The rationale for conducting this study was grounded in the continued observation that, although COVID-19 is no longer a dominant topic in public discourse or media, many individuals still experience residual psychological distress and maintain protective behaviors. As noted in the introduction, the absence of updated national data since 2024 has hindered comprehensive public monitoring of the pandemic’s long-term psychological impact. However, clinical impressions and anecdotal reports indicate that pandemic-related distress remains a relevant issue across diverse population groups. The results of our study confirm this concern, with nearly half of the participants exhibiting severe psychological distress despite the temporal distance from the peak of the pandemic. These findings emphasize the need for regular mental health screening and support services to be integrated into all healthcare settings, both public and private, as part of a broader strategy to address ongoing mental health consequences of the COVID-19 crisis.
Study Limitations
This study has several limitations that should be considered when interpreting the findings. First, the study was conducted in a single clinical setting, which may limit the generalizability of the results to the broader population. Although the sample included both patients and their relatives, the findings reflect individuals who are already engaged with the healthcare system and may not represent the experiences of those who do not seek medical care.
Second, the cross-sectional design of the study does not allow for causal inferences or assessment of changes in psychological distress over time. Longitudinal follow-up would be necessary to evaluate the persistence or evolution of psychological symptoms in the post-pandemic period.
Third, the findings of this study are based on a non-probability sample. While this sampling strategy was chosen for its practicality and suitability to the research objectives, it limits the statistical generalizability of the results to the entire target population. The potential impact of this limitation on the interpretation of the findings should be acknowledged when considering the study’s implications.

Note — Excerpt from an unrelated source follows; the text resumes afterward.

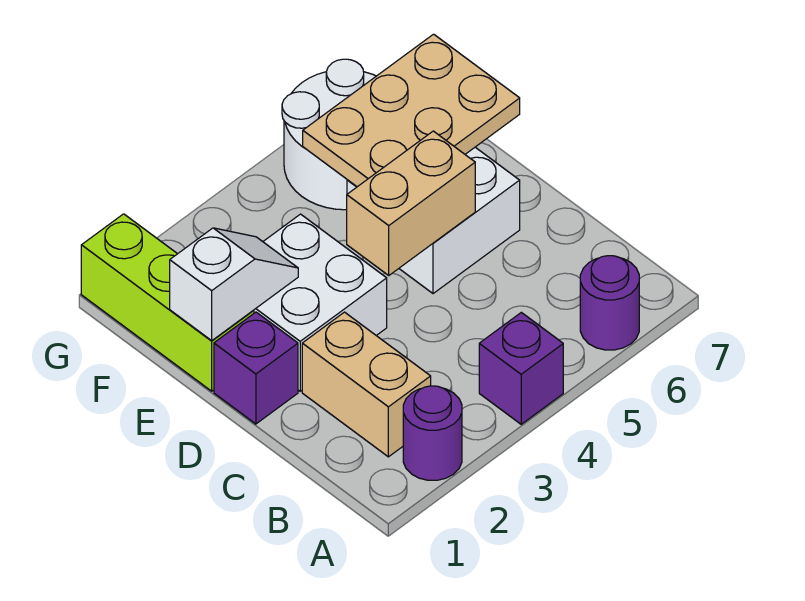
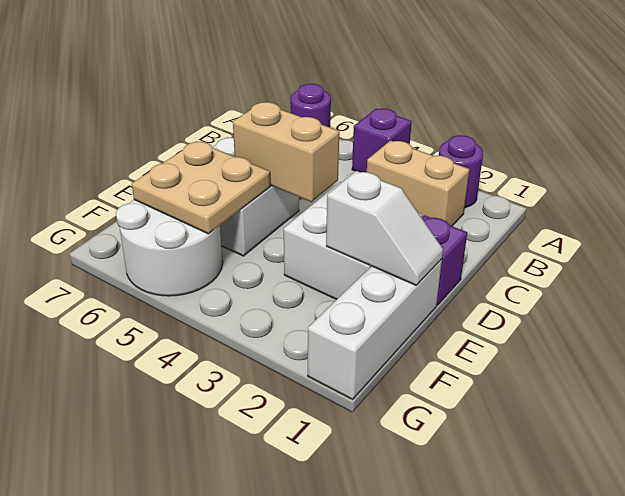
tan 1x2 brick [302,312,431,457] -> tan 1x2 brick turned to [367,140,469,226]
lime 1x3 brick [81,214,254,391] -> white 1x3 brick [308,259,442,399]
white 1x2 slope [170,228,298,341] -> white 1x2 slope turned to [326,171,443,285]
tan 2x3 plate [303,34,520,187] -> tan 2x2 plate [132,141,270,234]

Fourth, the use of self-reported data, particularly for the CPDI, may be subject to response bias, including underreporting or overreporting due to social desirability or recall limitations. While the instrument demonstrated good internal consistency, it does not replace clinical diagnosis, and no structured psychiatric interviews were conducted.
Fifth, the lack of access to updated national COVID-19 data after 2024 limits the ability to contextualize findings within current epidemiological trends. As such, ongoing pandemic-related psychological stress may not be directly attributable to case numbers but rather to residual socio-economic and emotional impacts.
Finally, some potentially relevant variables, such as previous psychiatric history, social support levels, or vaccination status, were not assessed, which could have further enriched the analysis of psychological distress predictors.
CONCLUSION
The psychological burden of the COVID-19 pandemic remains substantial among patients and caregivers in private clinical settings in Türkiye. Tailored mental health support, especially for women, the unemployed, and individuals with insecure housing, is essential. Future research should focus on long-term psychological outcomes and the development of context-specific strategies that bridge public and private healthcare systems.